* _Passage provided_:
───

There has been much difference in the content of the plans, even though the name and time frame have remained the same. It would be interesting to look back on these changes to understand its role in the country.

The Soviet five-year plan used to be like an engineer's plan - to cover virtually every little part of the national economic machine, all the way to the styles and measurements of buttons and zippers, along with each product's universal price, which was not allowed to change from one shop to another. A breach of the central plan could even result in a criminal charge.

Five-Year Plan 3.0 puts society first

The seemingly comprehensive and meticulous planning work did not have the expected result in helping the economy, however, except for concentrating the resources, sometimes excessively, on the development of a few key industries.

A society is not a machine. Trying to turn it into one is against its nature. And it would be silly to make such an effort.

The ultimate form of that kind of planning (let's call it Five-Year Plan 1.0) was the one-child policy, which has been in place for more than 30 years and will be abolished at the beginning of the 13th Five-Year Plan (2016-20), as Chinese leaders recently decided.

In the late 1970s, when China was only beginning to open up, the first foreign journalists to come to the country used to describe it as a country of "blue ants", people all clad in blue uniforms. They were not reporting about a mass style, but about an economy's lack of responsiveness to society's demand.

With the launch of the market-oriented reform came Five-Year Plan 2.0, in which all state-fixed prices and most product targets were abandoned. This plan became more like a strategy paper, containing a few overall targets, such as those for GDP and national incomes, and for new railways and housing.

That kind of planning obviously worked better to help China generate the best development it has seen in the past 700 years, to grow from a near-failure of state into one of the strongest economic powerhouses in the world.

Five-Year Plan 3.0 puts society first

Five-Year Plan 2.0 was more useful as a statement of the macroeconomic policies in current use. It would present businesspeople in China, whether Chinese nationals or foreign investors, an integrated report about the opportunities likely to emerge in this large and rapidly changing economy, including the opportunities that might be difficult to spot from an individual perspective.

Reading President Xi Jinping's "explanatory comments" on the newly proposed 13th Five-Year Plan, one gets the impression he is determined in wanting to keep the nation's GDP growing at no lower than 6.5 percent a year.

The following debate as to whether China can achieve such an ambitious goal has overshadowed a major difference of the new five-year plan from its predecessors.

It may represent an evolving model for Five-Year Plan 3.0. It actually features more targets in social development and public services than economic ones. But just as in the planning of economic development, the preferred macro-level changes are pinned down to a selected number of micro-level targets, such as the number of people to be resettled in the cities and the social security terms they should enjoy.

This way, economic development is more closely connected with the need from social and public programs. Whether a fixed amount of GDP growth must be achieved is therefore beside the point.

The point is that there must be enough of a revenue stream to finance all the social and public goals in the next five years. And to ensure that is the nature of Five-Year Plan 3.0.

───

* _Rows_:

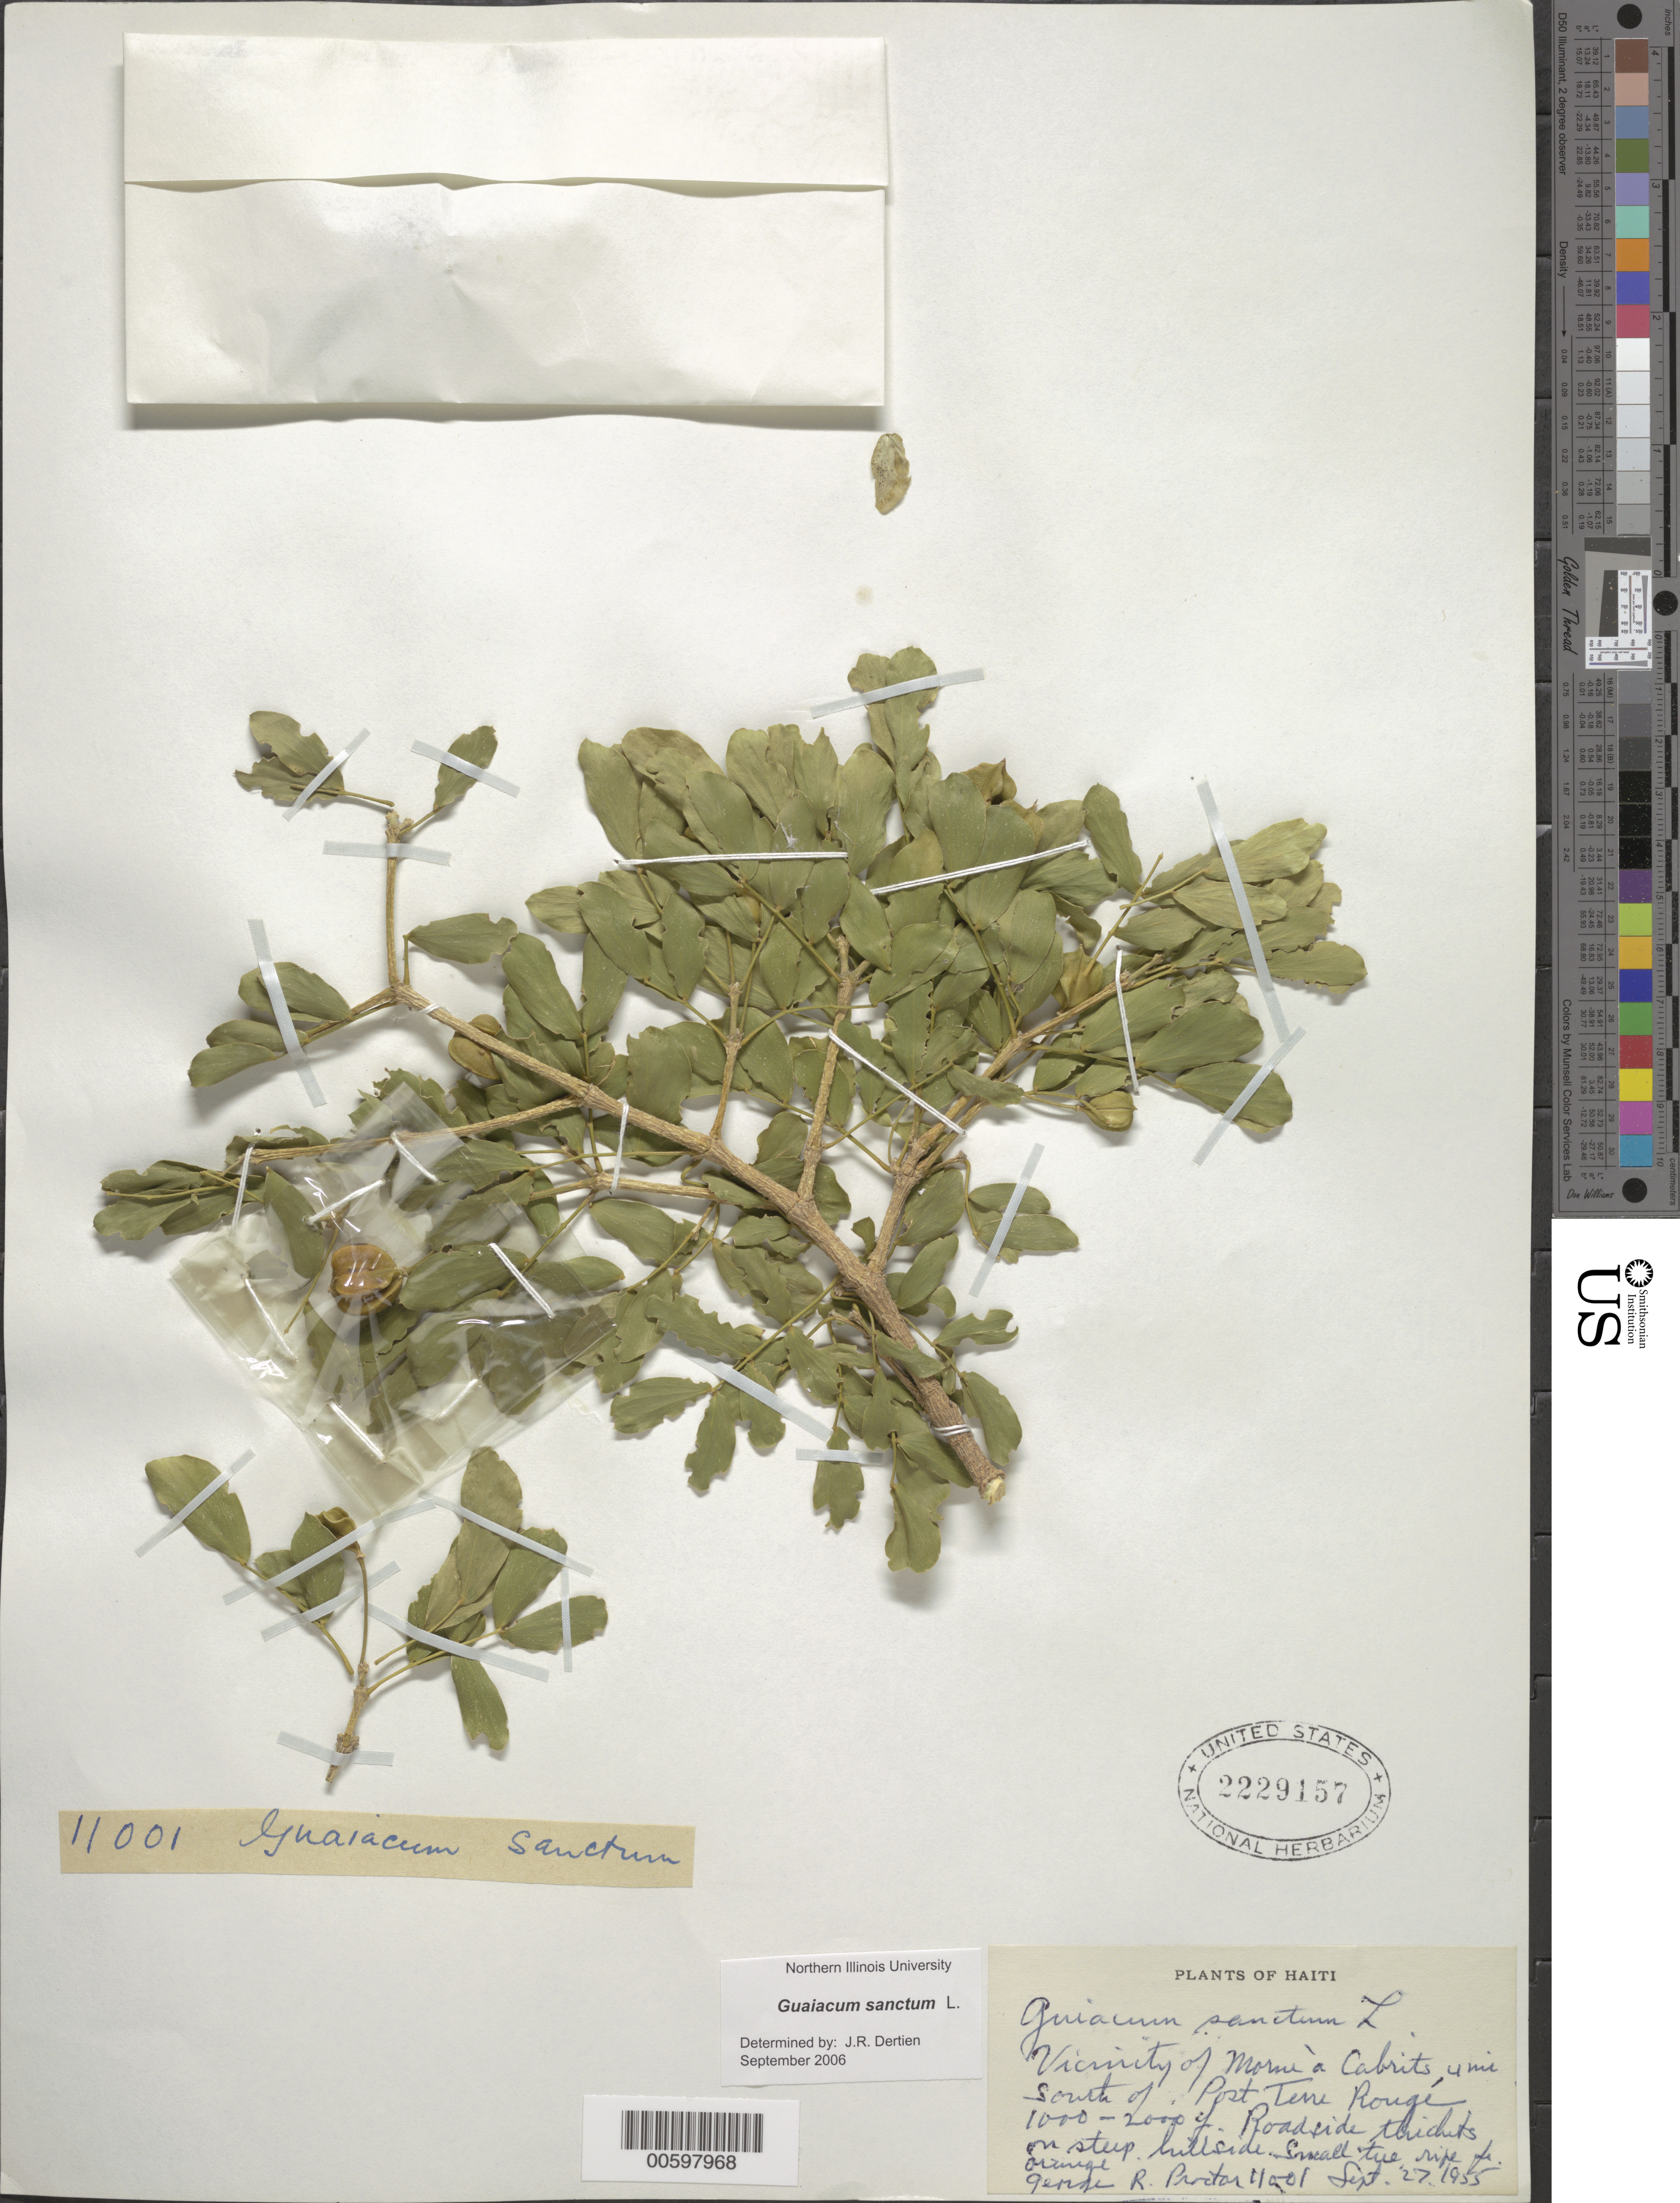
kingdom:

───

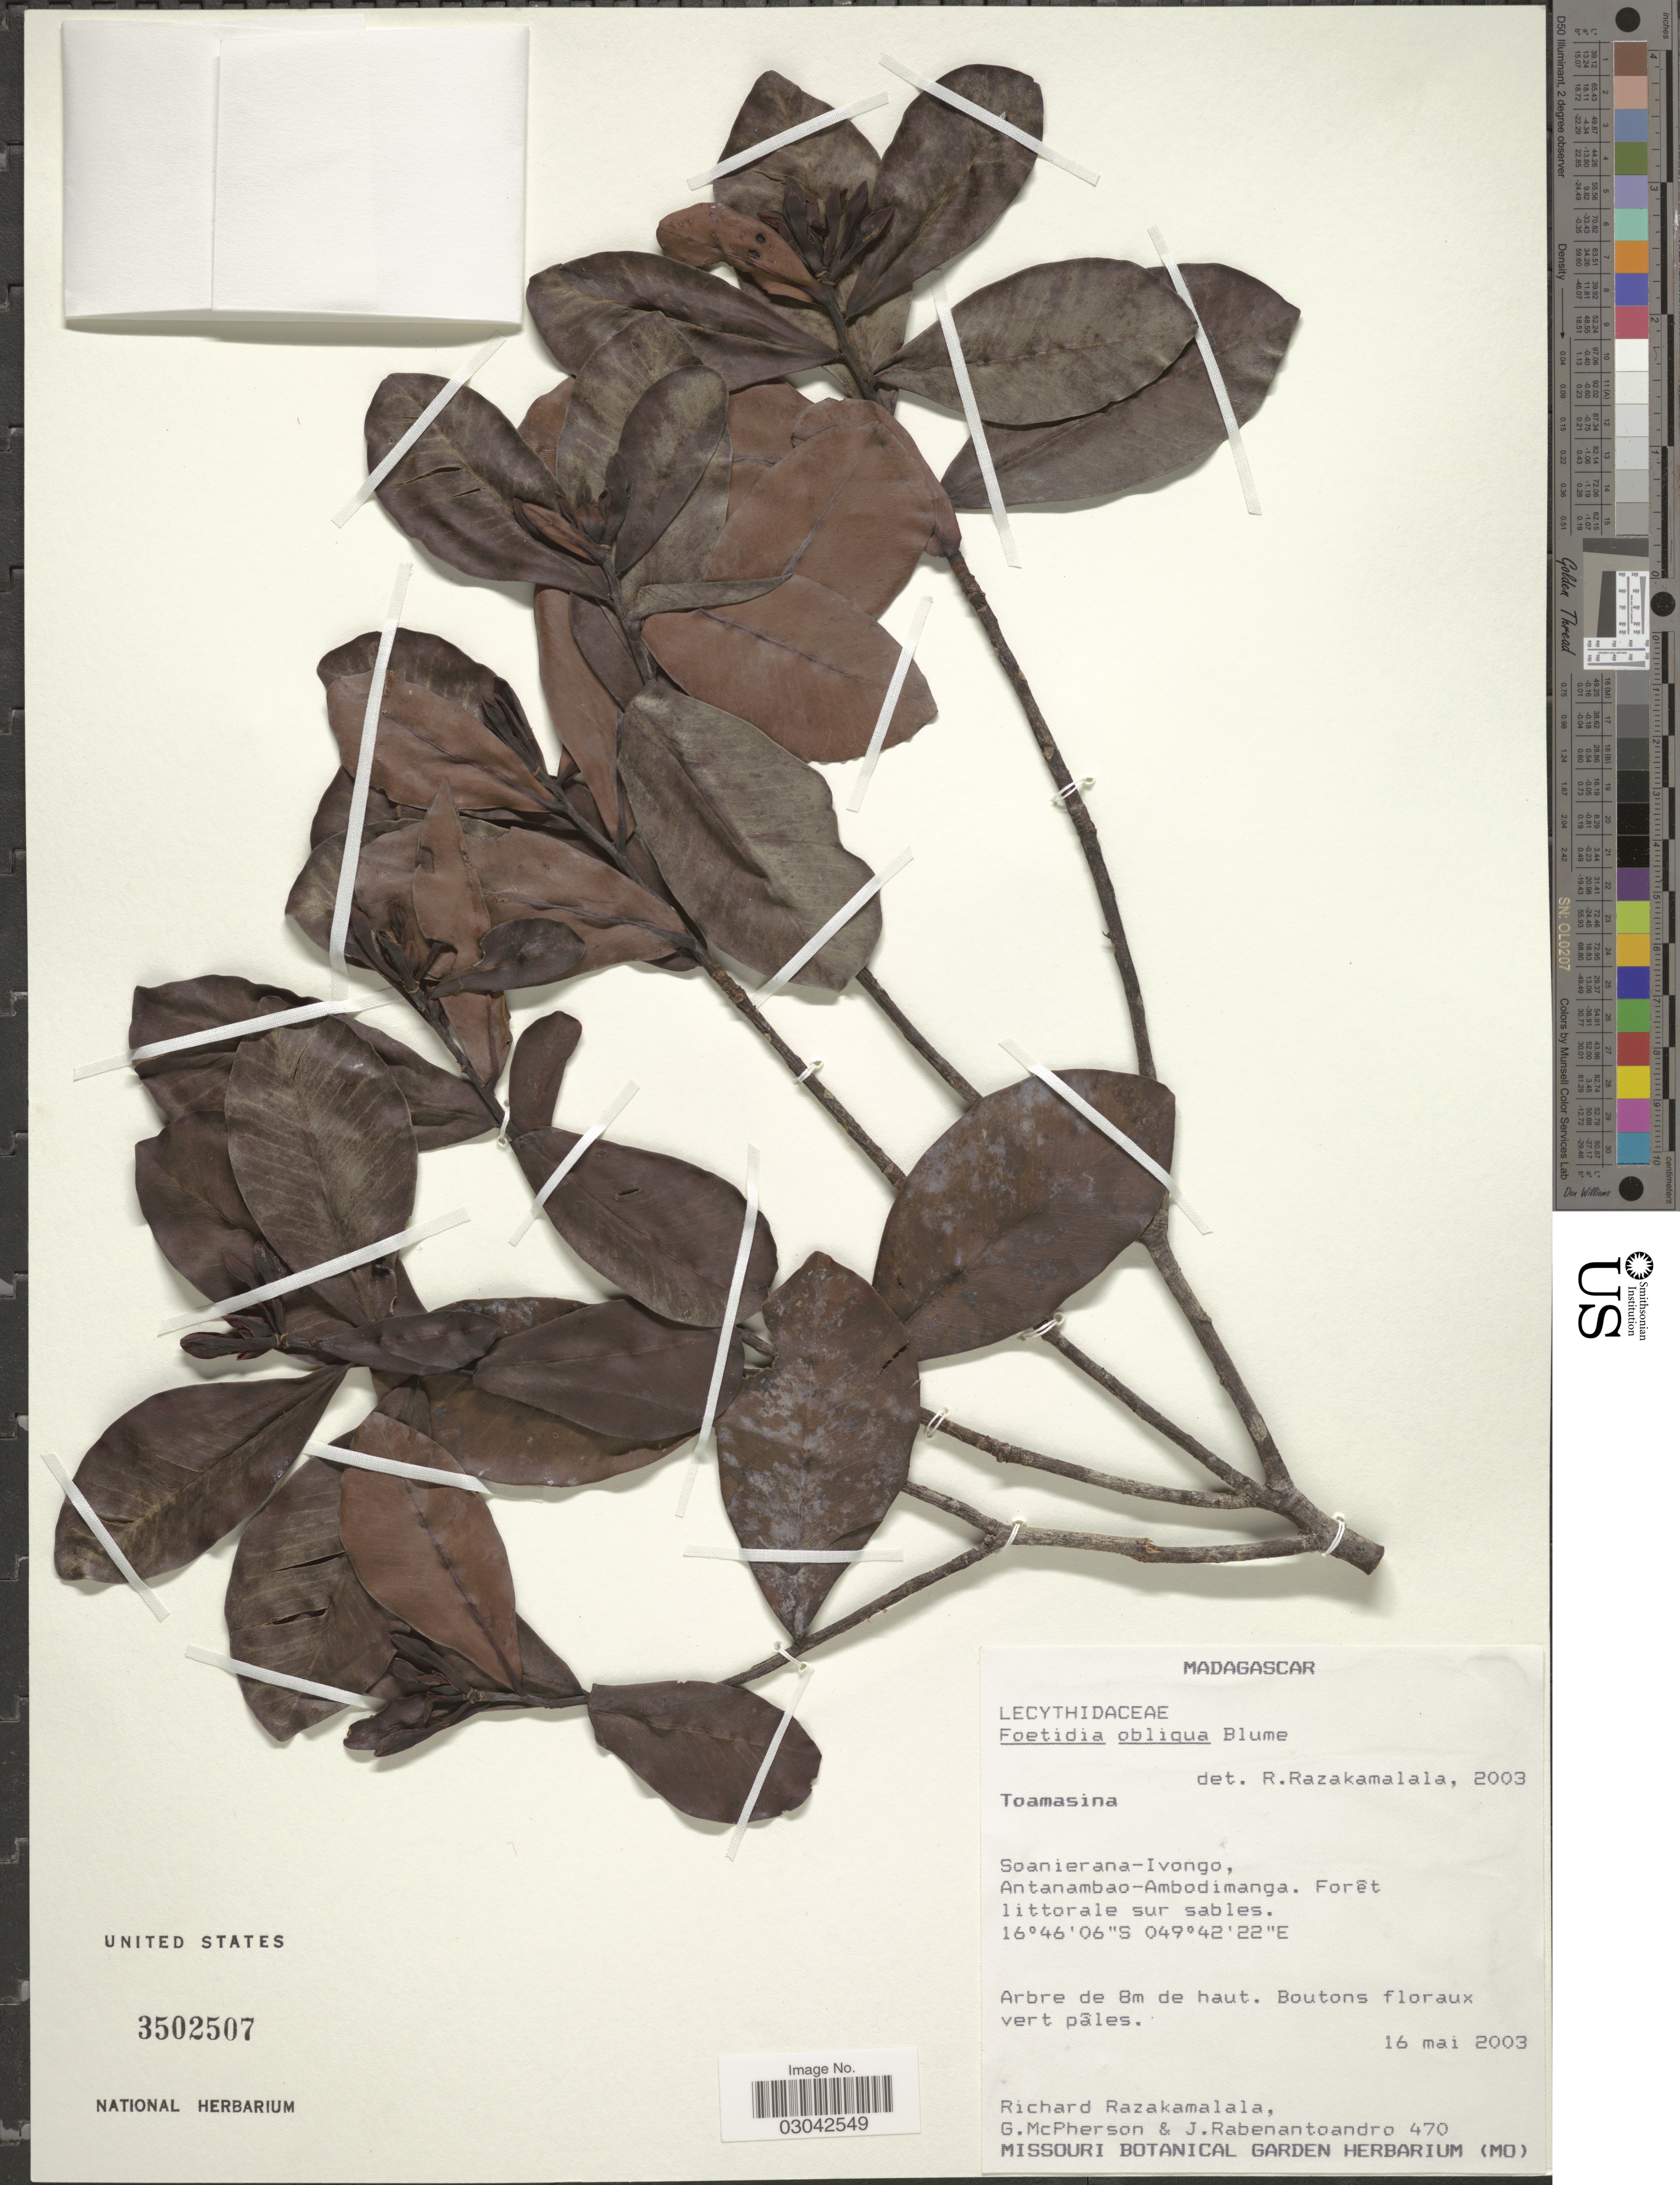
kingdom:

───

* _Directions_:
According to the passage on five-year plans, what policy was the ultimate form of Five-Year Plan 1.0?

* _Exercise result_:
The one-child policy.